--- ASSIGNMENT ---
Somewhere below is a line with "工作，实现对环境参数的J确控制。其能耗主要来源于四个部分：压" and, later, a line with "缩机能耗约占40-60%，风机能耗占15-25%，加热系统能耗随环境温"; repeat those two lines and all the lines between them, exactly as they are.

--- INFORMATION ---
·····
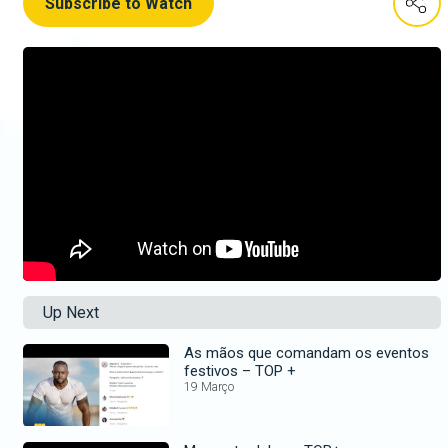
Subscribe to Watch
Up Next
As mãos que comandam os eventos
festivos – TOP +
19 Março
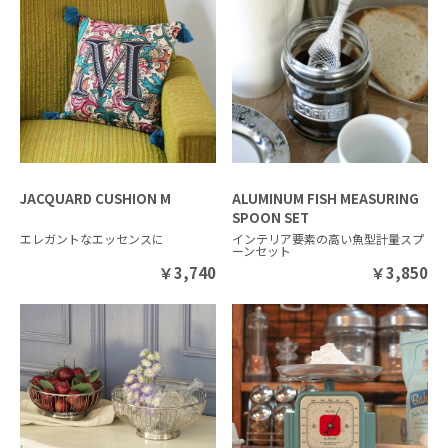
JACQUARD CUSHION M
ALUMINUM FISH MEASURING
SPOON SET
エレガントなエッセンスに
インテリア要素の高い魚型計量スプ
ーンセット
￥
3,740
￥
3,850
·····
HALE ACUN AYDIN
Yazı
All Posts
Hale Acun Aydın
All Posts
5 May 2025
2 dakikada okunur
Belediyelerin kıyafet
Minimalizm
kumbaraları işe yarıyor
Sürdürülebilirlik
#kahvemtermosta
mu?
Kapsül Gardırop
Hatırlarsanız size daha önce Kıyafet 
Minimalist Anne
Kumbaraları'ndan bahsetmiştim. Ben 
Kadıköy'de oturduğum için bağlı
·····
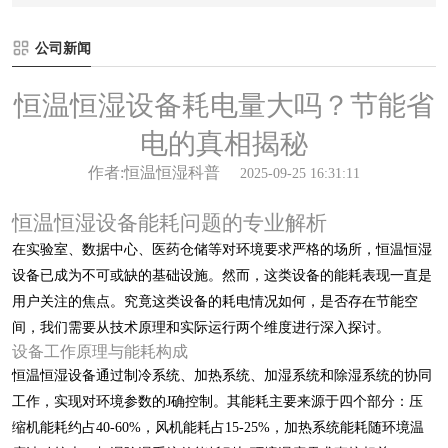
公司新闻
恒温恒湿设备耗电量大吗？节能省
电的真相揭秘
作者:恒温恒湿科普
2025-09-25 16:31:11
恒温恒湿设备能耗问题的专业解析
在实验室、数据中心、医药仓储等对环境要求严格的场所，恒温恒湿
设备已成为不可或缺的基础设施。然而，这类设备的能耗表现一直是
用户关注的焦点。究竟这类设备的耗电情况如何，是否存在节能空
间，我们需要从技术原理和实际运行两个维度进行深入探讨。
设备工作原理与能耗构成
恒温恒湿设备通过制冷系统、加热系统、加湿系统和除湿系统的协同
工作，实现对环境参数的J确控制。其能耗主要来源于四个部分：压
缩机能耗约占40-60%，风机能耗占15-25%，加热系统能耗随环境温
·····
--- COMPLETED TASK ---
工作，实现对环境参数的J确控制。其能耗主要来源于四个部分：压
缩机能耗约占40-60%，风机能耗占15-25%，加热系统能耗随环境温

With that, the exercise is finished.